§ Records for processing:
+ + + + + + +
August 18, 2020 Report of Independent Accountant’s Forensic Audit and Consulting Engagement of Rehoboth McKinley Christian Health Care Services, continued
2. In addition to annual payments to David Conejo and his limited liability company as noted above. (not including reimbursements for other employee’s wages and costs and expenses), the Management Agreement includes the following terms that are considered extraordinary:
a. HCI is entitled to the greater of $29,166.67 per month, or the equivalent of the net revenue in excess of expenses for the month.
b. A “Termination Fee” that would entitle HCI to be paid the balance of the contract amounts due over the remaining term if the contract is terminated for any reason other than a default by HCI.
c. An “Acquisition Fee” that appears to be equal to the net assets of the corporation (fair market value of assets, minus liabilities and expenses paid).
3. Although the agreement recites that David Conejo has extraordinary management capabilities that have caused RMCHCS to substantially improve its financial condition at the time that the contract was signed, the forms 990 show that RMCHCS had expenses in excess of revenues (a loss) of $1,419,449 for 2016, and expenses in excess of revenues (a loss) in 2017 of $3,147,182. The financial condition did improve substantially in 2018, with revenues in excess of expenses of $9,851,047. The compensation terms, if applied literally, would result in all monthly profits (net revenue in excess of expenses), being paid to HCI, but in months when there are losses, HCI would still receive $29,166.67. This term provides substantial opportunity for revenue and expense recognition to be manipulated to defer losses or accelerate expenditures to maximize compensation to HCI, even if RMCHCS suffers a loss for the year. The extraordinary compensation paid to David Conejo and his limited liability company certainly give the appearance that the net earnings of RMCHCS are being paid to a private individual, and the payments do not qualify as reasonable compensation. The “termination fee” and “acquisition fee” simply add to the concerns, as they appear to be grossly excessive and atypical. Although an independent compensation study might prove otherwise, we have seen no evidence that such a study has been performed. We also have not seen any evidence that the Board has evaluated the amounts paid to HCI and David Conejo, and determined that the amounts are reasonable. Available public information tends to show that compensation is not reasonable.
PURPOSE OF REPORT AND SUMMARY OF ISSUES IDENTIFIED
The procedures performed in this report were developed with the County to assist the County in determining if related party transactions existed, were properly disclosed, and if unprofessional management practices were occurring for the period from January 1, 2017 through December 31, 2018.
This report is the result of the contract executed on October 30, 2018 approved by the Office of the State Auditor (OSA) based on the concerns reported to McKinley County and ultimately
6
+ + + + + + +
§ Exercise brief: Going through the entries above, show each line that contains "County".

§ Solution to the problem:
The procedures performed in this report were developed with the County to assist the County in determining if related party transactions existed, were properly disclosed, and if unprofessional management practices were occurring for the period from January 1, 2017 through December 31, 2018.
This report is the result of the contract executed on October 30, 2018 approved by the Office of the State Auditor (OSA) based on the concerns reported to McKinley County and ultimately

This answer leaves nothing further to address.